◆ **SOURCE INFORMATION**:
========================================================================

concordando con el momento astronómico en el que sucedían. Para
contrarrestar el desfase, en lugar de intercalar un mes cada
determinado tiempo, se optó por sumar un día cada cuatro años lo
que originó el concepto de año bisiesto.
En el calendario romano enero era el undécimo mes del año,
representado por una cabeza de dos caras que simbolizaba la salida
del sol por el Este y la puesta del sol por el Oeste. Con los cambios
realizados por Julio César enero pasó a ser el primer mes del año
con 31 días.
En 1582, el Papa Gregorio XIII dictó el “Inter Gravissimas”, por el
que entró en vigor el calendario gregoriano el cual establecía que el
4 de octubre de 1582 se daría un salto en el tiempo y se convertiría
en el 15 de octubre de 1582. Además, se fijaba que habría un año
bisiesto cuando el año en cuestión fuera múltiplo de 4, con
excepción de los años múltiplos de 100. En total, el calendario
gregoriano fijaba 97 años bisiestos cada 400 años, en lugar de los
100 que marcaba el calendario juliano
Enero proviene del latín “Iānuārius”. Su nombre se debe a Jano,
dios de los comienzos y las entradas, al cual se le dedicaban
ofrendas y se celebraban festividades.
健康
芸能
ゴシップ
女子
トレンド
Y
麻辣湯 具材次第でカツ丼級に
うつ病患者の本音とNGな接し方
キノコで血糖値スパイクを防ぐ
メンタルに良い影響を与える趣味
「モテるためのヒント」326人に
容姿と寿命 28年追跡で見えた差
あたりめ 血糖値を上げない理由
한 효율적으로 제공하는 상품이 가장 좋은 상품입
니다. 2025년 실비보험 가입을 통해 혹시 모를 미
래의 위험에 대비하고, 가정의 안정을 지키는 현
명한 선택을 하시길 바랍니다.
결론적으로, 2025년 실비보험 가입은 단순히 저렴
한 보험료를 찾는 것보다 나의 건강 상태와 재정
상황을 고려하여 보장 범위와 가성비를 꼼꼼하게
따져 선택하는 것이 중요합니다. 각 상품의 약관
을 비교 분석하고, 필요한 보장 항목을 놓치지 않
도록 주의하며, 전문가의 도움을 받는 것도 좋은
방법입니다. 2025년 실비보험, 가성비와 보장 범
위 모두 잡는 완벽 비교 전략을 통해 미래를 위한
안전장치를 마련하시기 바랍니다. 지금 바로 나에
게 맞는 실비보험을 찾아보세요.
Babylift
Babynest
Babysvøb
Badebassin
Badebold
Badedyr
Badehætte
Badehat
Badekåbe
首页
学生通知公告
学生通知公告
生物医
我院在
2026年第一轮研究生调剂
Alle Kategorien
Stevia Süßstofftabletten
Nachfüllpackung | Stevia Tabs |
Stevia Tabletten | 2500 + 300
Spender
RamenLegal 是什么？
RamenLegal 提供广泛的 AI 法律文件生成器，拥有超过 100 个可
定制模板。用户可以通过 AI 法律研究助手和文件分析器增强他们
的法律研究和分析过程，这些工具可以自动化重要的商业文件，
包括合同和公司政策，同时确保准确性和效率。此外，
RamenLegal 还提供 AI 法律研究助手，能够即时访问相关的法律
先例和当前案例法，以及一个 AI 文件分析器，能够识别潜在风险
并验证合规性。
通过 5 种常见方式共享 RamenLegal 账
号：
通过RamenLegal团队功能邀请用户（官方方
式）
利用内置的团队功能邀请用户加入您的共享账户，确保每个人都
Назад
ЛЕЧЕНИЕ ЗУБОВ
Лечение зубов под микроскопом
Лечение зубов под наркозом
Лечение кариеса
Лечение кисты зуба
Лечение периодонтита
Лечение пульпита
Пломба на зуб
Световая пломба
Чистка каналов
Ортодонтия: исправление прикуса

========================================================================

◆ **WHAT IS BEING ASKED**:
Working from the listing above, pick out every line that has "octubre" and copy it.

◆ **EXERCISE SOLUTION**:
4 de octubre de 1582 se daría un salto en el tiempo y se convertiría
en el 15 de octubre de 1582. Además, se fijaba que habría un año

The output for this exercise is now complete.